WHAT THE EXERCISE ASKS:
Copy every record word for word. Pictures are not part of the copy.

THE RECORDS:
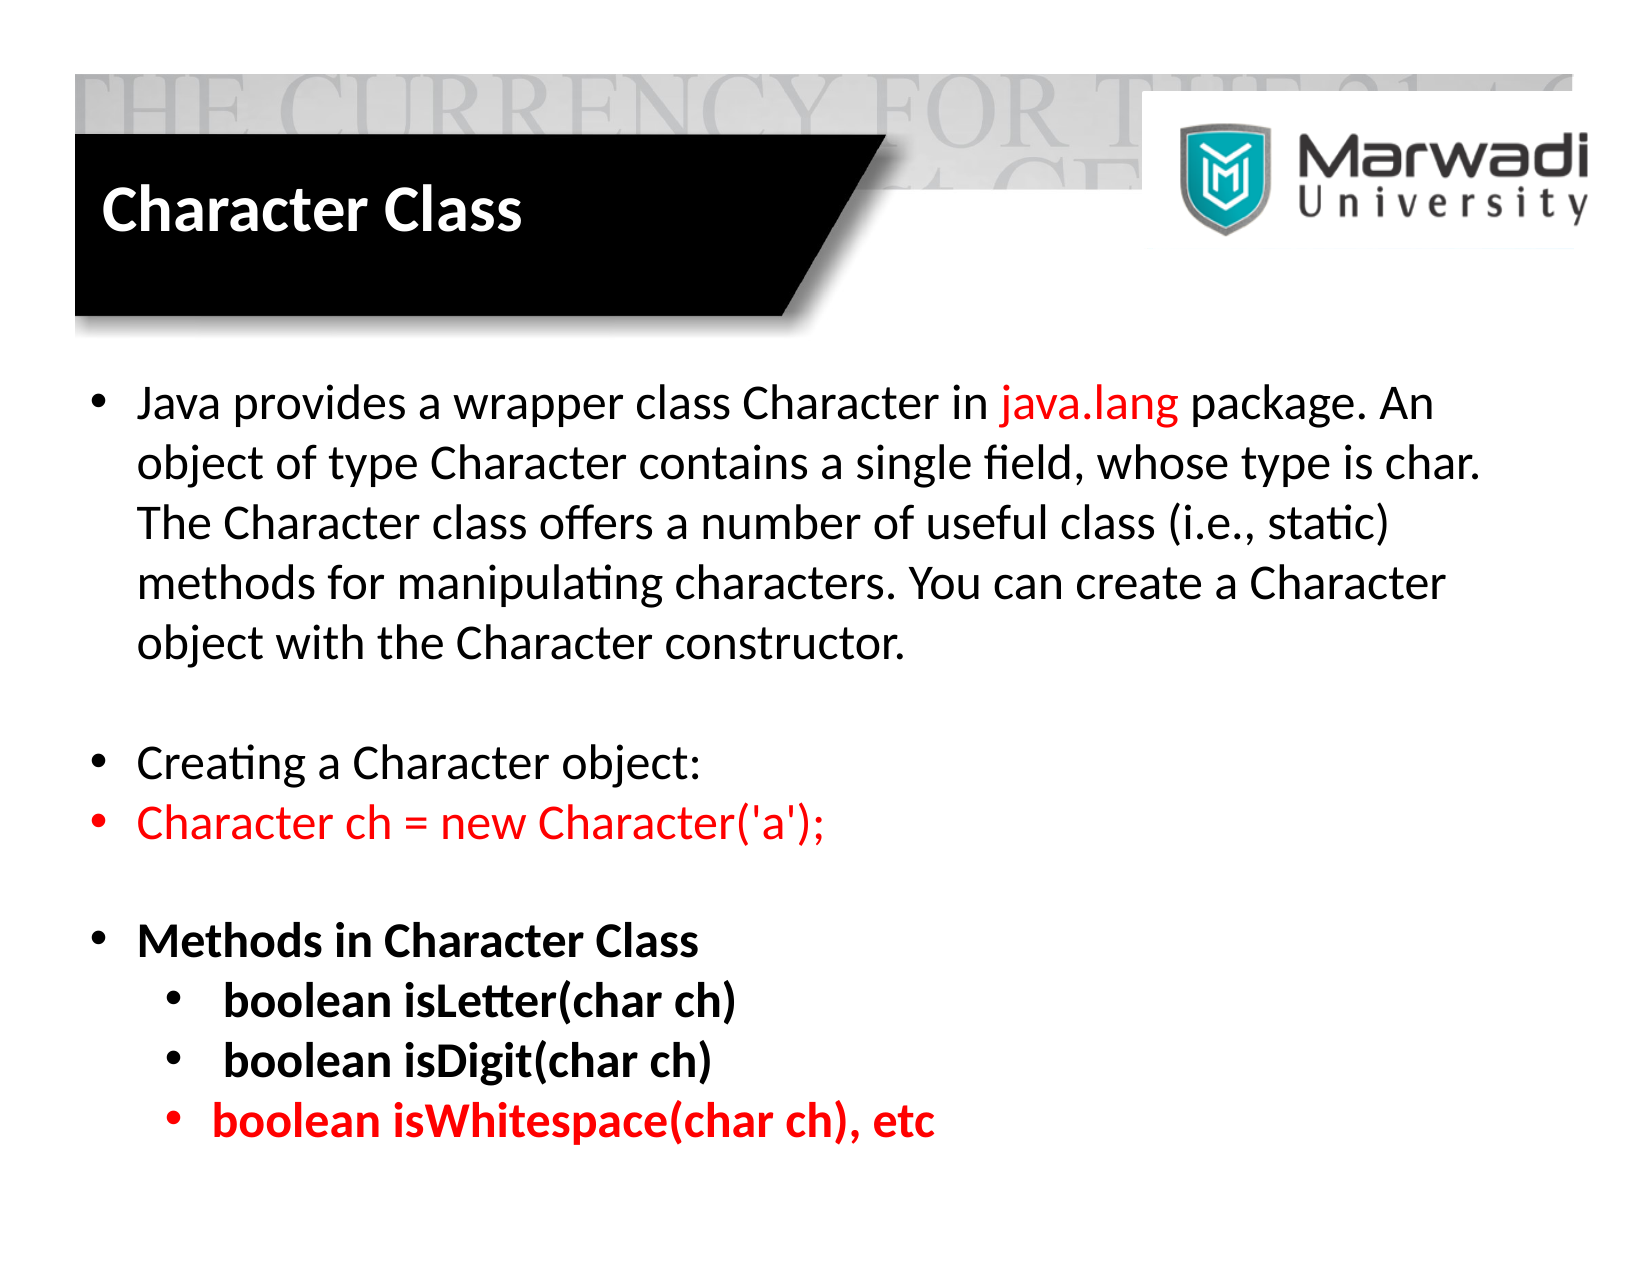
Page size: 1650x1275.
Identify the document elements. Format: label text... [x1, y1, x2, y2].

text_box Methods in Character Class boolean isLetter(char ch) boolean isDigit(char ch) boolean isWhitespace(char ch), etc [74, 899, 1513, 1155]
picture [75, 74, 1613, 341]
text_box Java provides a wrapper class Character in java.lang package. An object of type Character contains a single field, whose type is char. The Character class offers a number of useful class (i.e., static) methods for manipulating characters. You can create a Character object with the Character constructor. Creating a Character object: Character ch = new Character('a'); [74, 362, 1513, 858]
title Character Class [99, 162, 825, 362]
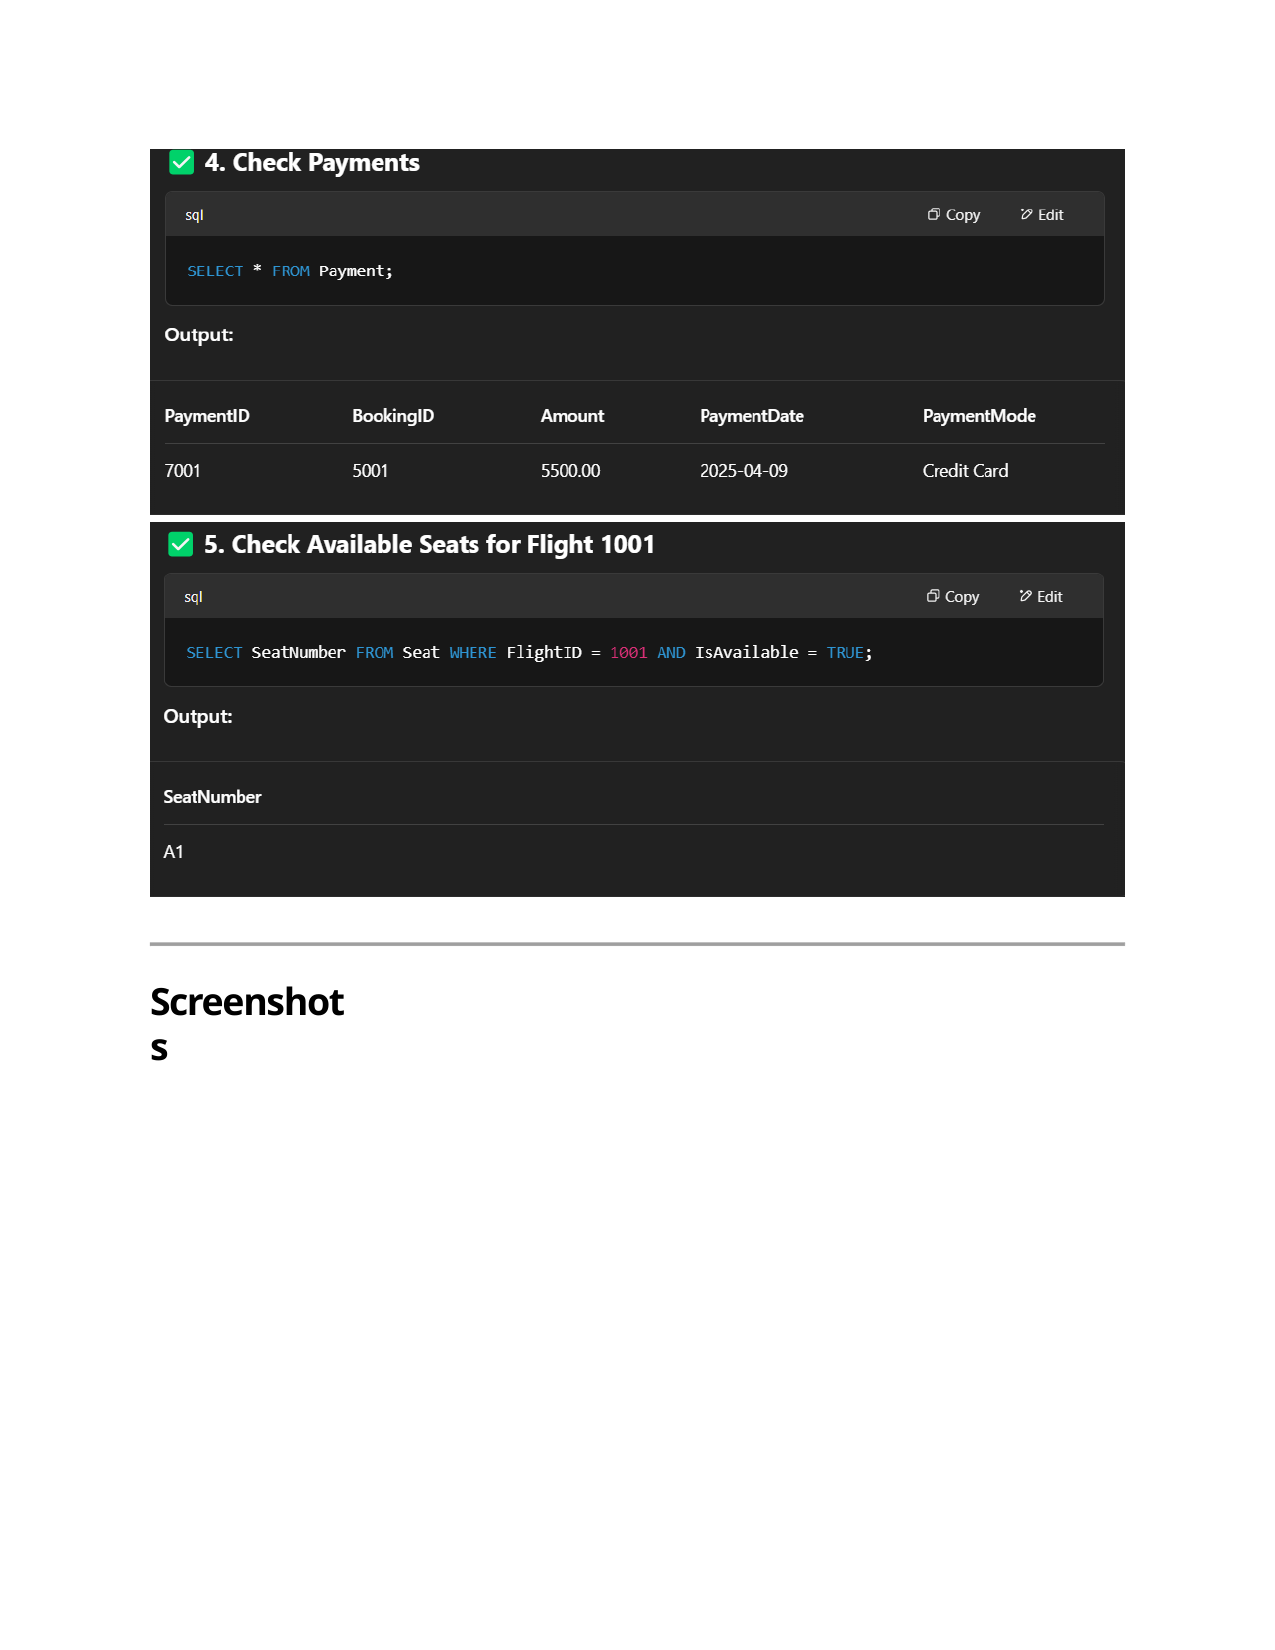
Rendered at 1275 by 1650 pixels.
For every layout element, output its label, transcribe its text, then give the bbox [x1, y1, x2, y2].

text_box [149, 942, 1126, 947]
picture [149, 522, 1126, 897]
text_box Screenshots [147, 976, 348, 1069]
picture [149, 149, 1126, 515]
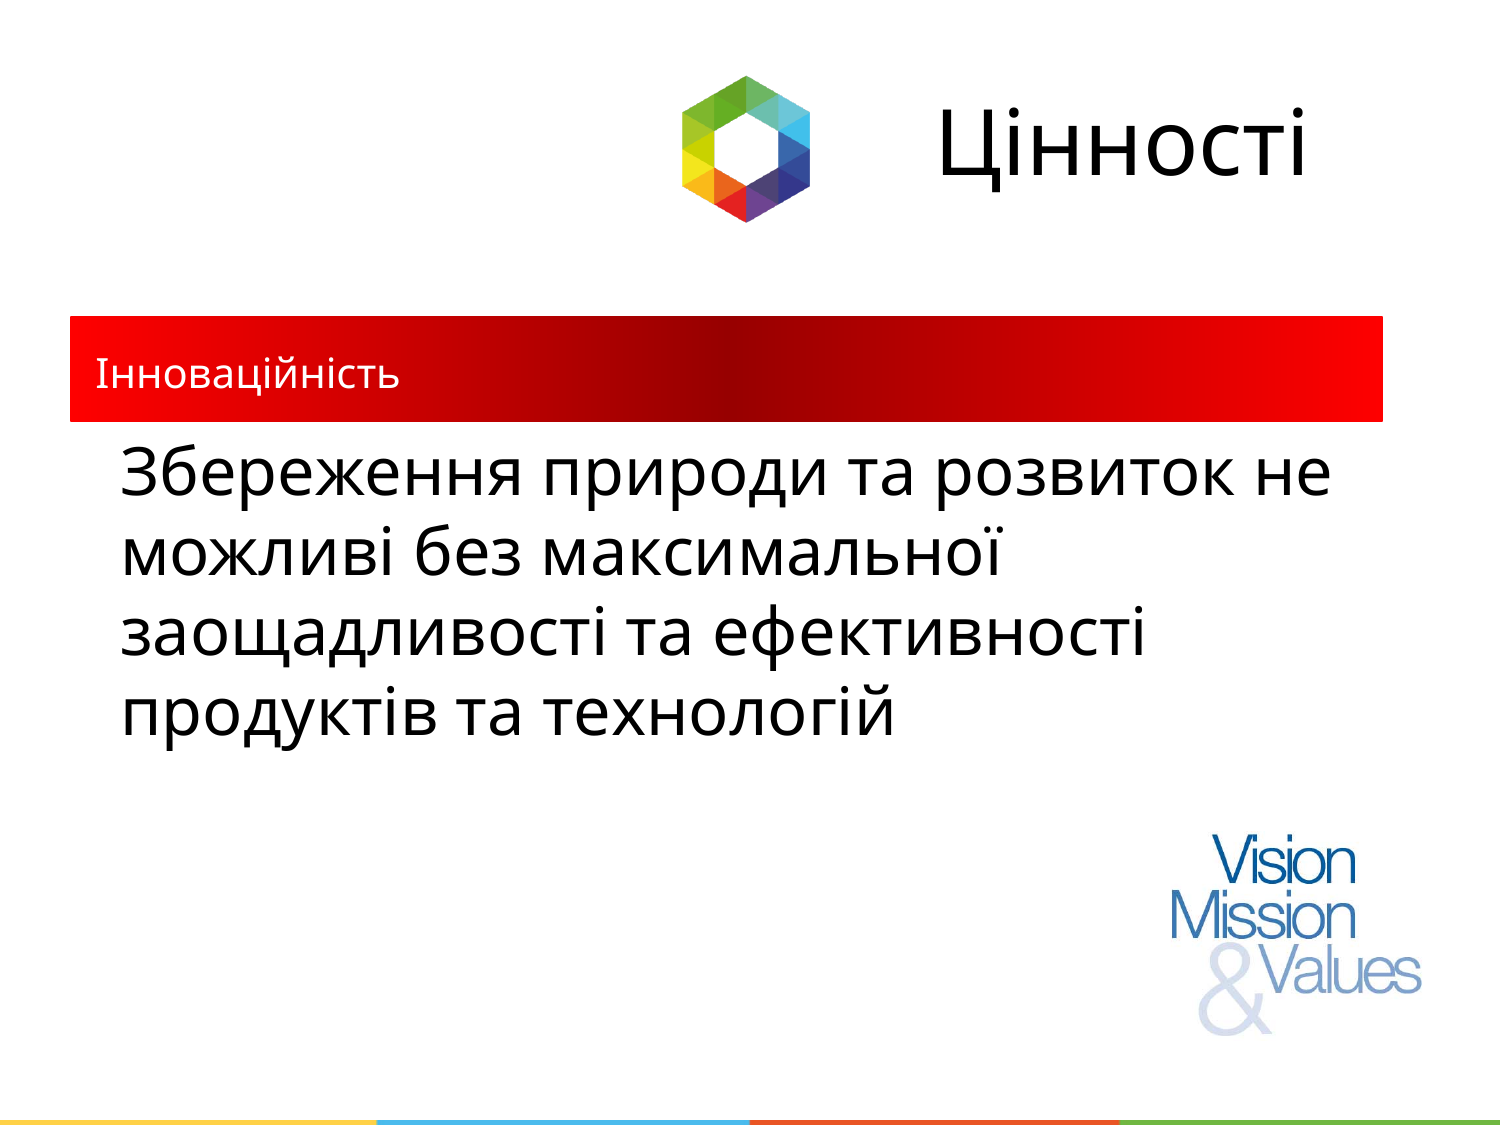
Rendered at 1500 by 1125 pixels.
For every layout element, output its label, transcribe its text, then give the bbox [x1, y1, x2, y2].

EXERCISE RESULT:
Page size: 1650x1275.
Identify the document elements. Format: label text... [x1, y1, x2, y2].

text_box Methods in Character Class boolean isLetter(char ch) boolean isDigit(char ch) boolean isWhitespace(char ch), etc [74, 899, 1513, 1155]
picture [75, 74, 1613, 341]
text_box Java provides a wrapper class Character in java.lang package. An object of type Character contains a single field, whose type is char. The Character class offers a number of useful class (i.e., static) methods for manipulating characters. You can create a Character object with the Character constructor. Creating a Character object: Character ch = new Character('a'); [74, 362, 1513, 858]
title Character Class [99, 162, 825, 362]
Rendered at 1275 by 1650 pixels.
For every layout element, output its label, transcribe its text, then give the bbox [x1, y1, x2, y2].

text_box [149, 942, 1126, 947]
picture [149, 522, 1126, 897]
text_box Screenshots [147, 976, 348, 1069]
picture [149, 149, 1126, 515]
Rendered at 1500 by 1125 pixels.
For every layout element, output its label, transcribe its text, then give the bbox [x1, y1, x2, y2].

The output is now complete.